Für unser Land mit wenig naturnahen Wäldern, überwiegend entwässerten Mooren und meist intensiv genutzten Ackerböden mit vermindertem Kohlenstoffgehalt ist das Aktionsprogramm eine sehr wichtige Klimaschutzmaßnahme, deren langfristige Bedeutung jedoch leider von den meisten Medien nicht als solche vermittelt worden ist.

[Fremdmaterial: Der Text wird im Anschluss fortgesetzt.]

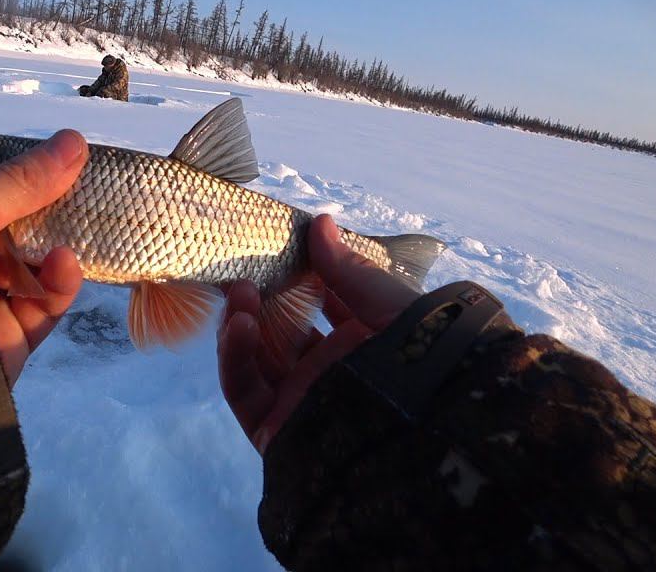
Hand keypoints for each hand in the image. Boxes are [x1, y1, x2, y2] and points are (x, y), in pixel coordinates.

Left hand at [0, 130, 87, 385]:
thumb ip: (21, 181)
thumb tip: (74, 141)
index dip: (26, 179)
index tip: (66, 161)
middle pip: (20, 232)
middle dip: (53, 213)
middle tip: (87, 191)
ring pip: (39, 268)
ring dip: (59, 247)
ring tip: (75, 230)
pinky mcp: (11, 338)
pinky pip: (46, 306)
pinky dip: (61, 283)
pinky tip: (67, 262)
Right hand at [218, 214, 419, 452]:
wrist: (422, 434)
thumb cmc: (418, 360)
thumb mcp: (390, 306)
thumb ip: (349, 270)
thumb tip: (319, 221)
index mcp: (361, 345)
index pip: (323, 306)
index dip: (301, 277)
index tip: (282, 248)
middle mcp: (329, 372)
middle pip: (280, 331)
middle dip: (261, 299)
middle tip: (245, 268)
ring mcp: (299, 400)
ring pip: (255, 357)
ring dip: (241, 320)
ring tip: (239, 290)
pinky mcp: (273, 426)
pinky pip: (242, 388)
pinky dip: (234, 354)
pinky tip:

Und was war Ihre Überraschung der Woche?

Kommende Woche, am 15. April 2023, endet der sogenannte Streckbetrieb der letzten drei noch Strom produzierenden Kernkraftwerke in Deutschland. Sie lieferten in dieser Woche etwa ein Drittel weniger als die volle Leistung, das waren etwa vier Prozent des Strombedarfs.

Deshalb hätte ich mir gut vorstellen können, dass es trotz des Machtwortes des Kanzlers noch in dieser Woche eine orchestrierte politische Aktion der Kernenergiebefürworter zum Herausstellen der "Dummheit" des deutschen Ausstiegs aus der Kernenergienutzung gibt.

Ich hörte nichts, fand nur eine Kolumne im Spiegel von einem sich selbst als rechts bezeichnenden Journalisten. Deutschland wird also zu meiner Überraschung ohne heftige politische Debatte aus der Kernenergie aussteigen.